-- DOCUMENT TEXT follows --

Underworld: Blood Wars
The Underworld franchise returns for a fifth instalment with Anna Foerster’s Underworld: Blood Wars where Kate Beckinsale’s Seline continues to make enemies on either side of the Vampire/Lycan conflict.
I’ve always enjoyed the Underworld films on one level or another. They have always been more about style than substance but there’s enough there to hold my interest and the cast seem to invest in what they’re doing for the most part.
This film is very much what you would expect from this franchise so if you weren’t interested in any of the previous entries then this certainly won’t change your mind. There’s something comfortable in knowing exactly what you’re going to get with something like this and the end result is something pretty watchable for the short time it’s on.
As with all films in this series the plot is fairly simple to follow yet needlessly complicated. Seline is on the run after making sure that she can’t be used to find her and is invited back by the Vampire council to train new recruits. It turns out that there is a more nefarious agenda and the plot moves on from there.

-- DOCUMENT TEXT concluded --

REQUEST 1: In the rows, substitute "type" for "key in" across the stretch from the line containing "in a command.<br>" through the line containing "will be used.", changing nothing else. Return only those lines, and leave out the pictures.
The review above and the rows that come after it are separate, unrelated material.

-- DATA PROVIDED follows --

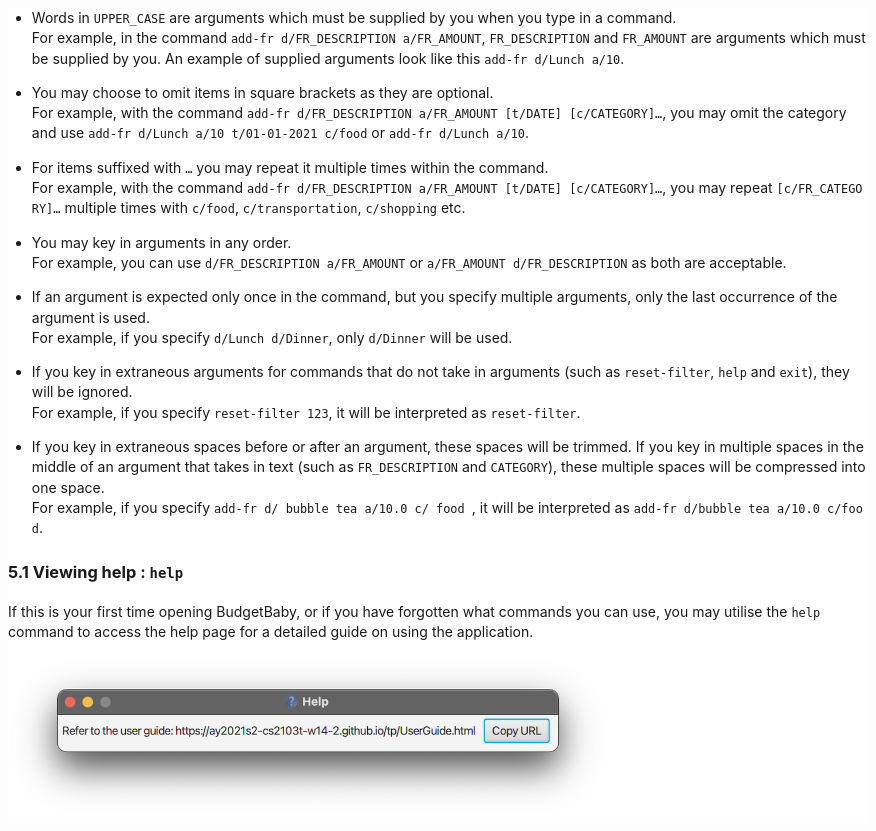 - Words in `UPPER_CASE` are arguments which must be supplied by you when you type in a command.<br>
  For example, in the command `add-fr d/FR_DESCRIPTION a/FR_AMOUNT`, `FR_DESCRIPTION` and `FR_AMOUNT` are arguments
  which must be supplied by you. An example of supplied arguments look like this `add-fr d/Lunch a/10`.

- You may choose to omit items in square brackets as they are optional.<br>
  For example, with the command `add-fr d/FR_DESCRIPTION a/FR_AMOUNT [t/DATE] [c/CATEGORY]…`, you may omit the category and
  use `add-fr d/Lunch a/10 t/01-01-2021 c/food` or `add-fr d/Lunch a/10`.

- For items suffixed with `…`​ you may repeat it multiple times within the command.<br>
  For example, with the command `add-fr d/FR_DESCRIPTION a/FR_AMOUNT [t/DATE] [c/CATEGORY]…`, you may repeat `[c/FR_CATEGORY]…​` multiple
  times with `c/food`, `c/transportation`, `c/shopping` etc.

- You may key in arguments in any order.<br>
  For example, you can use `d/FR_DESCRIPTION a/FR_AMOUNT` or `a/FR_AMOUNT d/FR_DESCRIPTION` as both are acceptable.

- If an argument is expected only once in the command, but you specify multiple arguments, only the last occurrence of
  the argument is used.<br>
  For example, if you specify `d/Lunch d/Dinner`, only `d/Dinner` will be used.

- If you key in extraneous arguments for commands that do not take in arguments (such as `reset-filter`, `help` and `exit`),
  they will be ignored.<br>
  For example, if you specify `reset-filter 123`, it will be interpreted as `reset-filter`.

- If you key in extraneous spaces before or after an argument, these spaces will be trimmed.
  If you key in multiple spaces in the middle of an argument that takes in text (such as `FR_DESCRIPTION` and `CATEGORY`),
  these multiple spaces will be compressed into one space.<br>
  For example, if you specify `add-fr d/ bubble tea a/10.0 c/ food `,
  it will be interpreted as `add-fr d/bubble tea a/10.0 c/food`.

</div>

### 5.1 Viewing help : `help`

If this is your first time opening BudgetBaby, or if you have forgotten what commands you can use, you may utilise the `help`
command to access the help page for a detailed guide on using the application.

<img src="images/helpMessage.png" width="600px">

-- DATA PROVIDED concluded --
-- DATA PROVIDED follows --

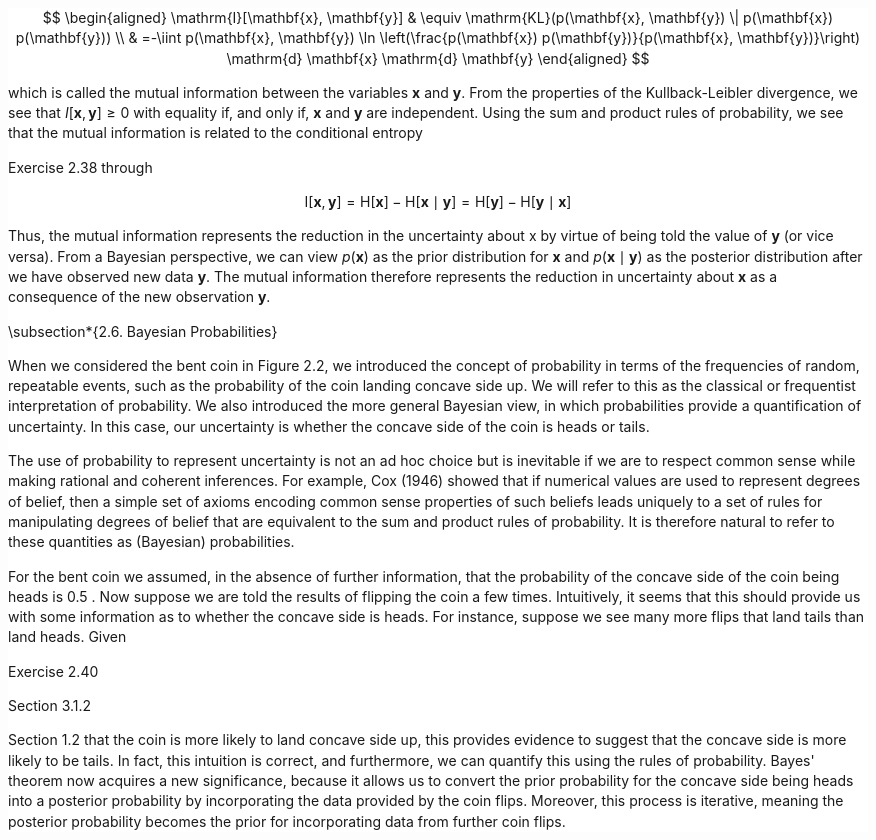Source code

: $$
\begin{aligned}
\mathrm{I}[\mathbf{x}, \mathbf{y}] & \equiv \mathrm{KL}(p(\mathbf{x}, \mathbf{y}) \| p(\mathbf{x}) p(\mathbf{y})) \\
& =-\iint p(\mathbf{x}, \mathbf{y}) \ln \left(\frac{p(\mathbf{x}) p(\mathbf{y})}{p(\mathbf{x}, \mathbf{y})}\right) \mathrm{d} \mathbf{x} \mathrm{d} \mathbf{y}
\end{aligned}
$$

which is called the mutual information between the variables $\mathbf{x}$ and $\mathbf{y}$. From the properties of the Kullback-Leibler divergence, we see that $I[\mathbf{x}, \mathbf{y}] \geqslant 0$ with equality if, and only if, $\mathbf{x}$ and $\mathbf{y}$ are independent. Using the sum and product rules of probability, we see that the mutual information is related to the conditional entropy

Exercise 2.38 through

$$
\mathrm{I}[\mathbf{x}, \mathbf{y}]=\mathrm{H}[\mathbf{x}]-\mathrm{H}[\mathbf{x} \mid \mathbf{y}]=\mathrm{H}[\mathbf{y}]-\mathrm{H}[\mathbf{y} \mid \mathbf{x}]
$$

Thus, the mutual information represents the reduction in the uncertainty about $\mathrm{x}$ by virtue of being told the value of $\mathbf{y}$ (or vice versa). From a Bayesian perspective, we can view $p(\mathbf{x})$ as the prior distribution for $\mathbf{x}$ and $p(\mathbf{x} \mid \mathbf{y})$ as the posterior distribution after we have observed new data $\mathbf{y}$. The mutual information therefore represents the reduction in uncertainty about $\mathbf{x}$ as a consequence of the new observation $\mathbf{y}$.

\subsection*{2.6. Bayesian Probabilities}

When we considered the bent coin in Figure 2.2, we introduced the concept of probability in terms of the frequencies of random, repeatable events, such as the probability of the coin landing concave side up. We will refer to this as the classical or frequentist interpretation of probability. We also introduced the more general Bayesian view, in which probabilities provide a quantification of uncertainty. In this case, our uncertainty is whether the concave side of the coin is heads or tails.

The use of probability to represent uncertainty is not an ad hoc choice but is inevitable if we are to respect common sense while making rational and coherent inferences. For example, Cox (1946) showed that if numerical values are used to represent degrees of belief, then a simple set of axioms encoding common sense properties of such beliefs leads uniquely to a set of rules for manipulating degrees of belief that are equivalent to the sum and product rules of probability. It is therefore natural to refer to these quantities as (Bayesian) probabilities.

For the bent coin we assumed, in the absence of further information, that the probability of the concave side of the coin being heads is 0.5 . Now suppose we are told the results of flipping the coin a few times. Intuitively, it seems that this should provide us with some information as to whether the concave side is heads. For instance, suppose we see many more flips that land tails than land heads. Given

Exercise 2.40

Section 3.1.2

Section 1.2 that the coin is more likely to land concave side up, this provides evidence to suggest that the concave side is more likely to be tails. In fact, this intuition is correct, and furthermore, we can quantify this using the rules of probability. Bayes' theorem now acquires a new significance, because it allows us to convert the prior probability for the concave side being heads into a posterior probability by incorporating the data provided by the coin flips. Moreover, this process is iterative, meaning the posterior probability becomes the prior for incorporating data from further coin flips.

-- DATA PROVIDED concluded --

REQUEST 2: Transcribe the stretch of the film review from "I’ve always enjoyed" through "on from there.".

EXERCISE RESULT 1:
 - Words in `UPPER_CASE` are arguments which must be supplied by you when you type in a command.<br>
  For example, in the command `add-fr d/FR_DESCRIPTION a/FR_AMOUNT`, `FR_DESCRIPTION` and `FR_AMOUNT` are arguments
  which must be supplied by you. An example of supplied arguments look like this `add-fr d/Lunch a/10`.

- You may choose to omit items in square brackets as they are optional.<br>
  For example, with the command `add-fr d/FR_DESCRIPTION a/FR_AMOUNT [t/DATE] [c/CATEGORY]…`, you may omit the category and
  use `add-fr d/Lunch a/10 t/01-01-2021 c/food` or `add-fr d/Lunch a/10`.

- For items suffixed with `…`​ you may repeat it multiple times within the command.<br>
  For example, with the command `add-fr d/FR_DESCRIPTION a/FR_AMOUNT [t/DATE] [c/CATEGORY]…`, you may repeat `[c/FR_CATEGORY]…​` multiple
  times with `c/food`, `c/transportation`, `c/shopping` etc.

- You may type arguments in any order.<br>
  For example, you can use `d/FR_DESCRIPTION a/FR_AMOUNT` or `a/FR_AMOUNT d/FR_DESCRIPTION` as both are acceptable.

- If an argument is expected only once in the command, but you specify multiple arguments, only the last occurrence of
  the argument is used.<br>
  For example, if you specify `d/Lunch d/Dinner`, only `d/Dinner` will be used.

EXERCISE RESULT 2:
I’ve always enjoyed the Underworld films on one level or another. They have always been more about style than substance but there’s enough there to hold my interest and the cast seem to invest in what they’re doing for the most part.
This film is very much what you would expect from this franchise so if you weren’t interested in any of the previous entries then this certainly won’t change your mind. There’s something comfortable in knowing exactly what you’re going to get with something like this and the end result is something pretty watchable for the short time it’s on.
As with all films in this series the plot is fairly simple to follow yet needlessly complicated. Seline is on the run after making sure that she can’t be used to find her and is invited back by the Vampire council to train new recruits. It turns out that there is a more nefarious agenda and the plot moves on from there.